Мы шли, улиц не было, поле, через него дорожка в снегу, мне снег попал в ботинки, но тут же растаял и согрелся, мы шли быстро и молчали. Впереди показались маленькие домишки деревянные, среди них двухэтажный белый каменный дом, мы в него вошли. Там прилавок, сидела женщина, вязала из красной шерсти — «куда пропуск, в седьмой? только до обеда, у нас строго».
— Знаю, знаю, я без пропуска, врач, а это родственники.

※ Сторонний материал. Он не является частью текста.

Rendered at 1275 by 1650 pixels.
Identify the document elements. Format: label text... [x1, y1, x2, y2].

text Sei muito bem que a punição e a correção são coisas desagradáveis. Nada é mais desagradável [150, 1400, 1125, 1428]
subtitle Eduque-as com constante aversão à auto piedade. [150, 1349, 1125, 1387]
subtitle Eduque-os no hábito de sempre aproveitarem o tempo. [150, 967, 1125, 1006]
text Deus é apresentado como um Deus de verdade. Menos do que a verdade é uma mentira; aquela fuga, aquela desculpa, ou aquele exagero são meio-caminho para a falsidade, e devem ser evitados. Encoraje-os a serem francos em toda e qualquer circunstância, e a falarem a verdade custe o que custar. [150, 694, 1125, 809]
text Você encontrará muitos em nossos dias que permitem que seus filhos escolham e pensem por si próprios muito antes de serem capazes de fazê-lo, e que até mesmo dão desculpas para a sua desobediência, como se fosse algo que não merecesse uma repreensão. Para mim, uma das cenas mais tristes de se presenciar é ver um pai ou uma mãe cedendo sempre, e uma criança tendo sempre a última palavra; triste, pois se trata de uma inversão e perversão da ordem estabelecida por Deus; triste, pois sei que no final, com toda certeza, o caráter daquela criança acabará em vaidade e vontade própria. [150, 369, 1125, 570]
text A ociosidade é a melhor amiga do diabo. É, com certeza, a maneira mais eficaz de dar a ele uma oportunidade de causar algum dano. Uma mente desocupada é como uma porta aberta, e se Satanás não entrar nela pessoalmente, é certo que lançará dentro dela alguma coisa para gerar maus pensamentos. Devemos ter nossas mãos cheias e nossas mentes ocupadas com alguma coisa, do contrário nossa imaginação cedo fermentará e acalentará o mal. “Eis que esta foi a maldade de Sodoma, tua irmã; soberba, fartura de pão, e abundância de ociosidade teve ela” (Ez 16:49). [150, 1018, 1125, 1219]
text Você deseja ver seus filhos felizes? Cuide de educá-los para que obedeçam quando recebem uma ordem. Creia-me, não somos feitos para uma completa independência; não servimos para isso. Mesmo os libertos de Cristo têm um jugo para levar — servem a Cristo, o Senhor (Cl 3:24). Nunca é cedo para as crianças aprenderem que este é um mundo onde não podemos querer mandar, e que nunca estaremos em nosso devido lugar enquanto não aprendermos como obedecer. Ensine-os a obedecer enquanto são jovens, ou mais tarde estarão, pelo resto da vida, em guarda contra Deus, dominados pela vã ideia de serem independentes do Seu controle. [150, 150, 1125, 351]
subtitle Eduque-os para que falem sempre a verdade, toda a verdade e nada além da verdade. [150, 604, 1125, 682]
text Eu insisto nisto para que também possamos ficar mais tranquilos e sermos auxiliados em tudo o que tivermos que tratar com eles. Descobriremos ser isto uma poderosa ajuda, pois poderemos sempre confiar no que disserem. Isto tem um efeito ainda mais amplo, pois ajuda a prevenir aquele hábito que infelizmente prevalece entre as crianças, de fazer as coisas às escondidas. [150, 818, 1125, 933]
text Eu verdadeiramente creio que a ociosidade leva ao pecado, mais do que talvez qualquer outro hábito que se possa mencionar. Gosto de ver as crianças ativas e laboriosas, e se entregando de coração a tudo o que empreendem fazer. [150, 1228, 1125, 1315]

Тетка тут же смотрит в записки, — «можно, палочек нет, поздравляю, доктор, но порядок есть порядок, сами понимаете».
Мы прошли мимо прилавка в другую дверь и оказались за стенкой, она окружает все домики. Папа знал куда идти, мы быстро шли, бабка пыхтела, но не признавалась, только отстала от нас на несколько шагов. Мы вошли в домик, там короткий коридор, несколько дверей, папа стукнул в одну, два голоса сразу говорят — можно, мы вошли.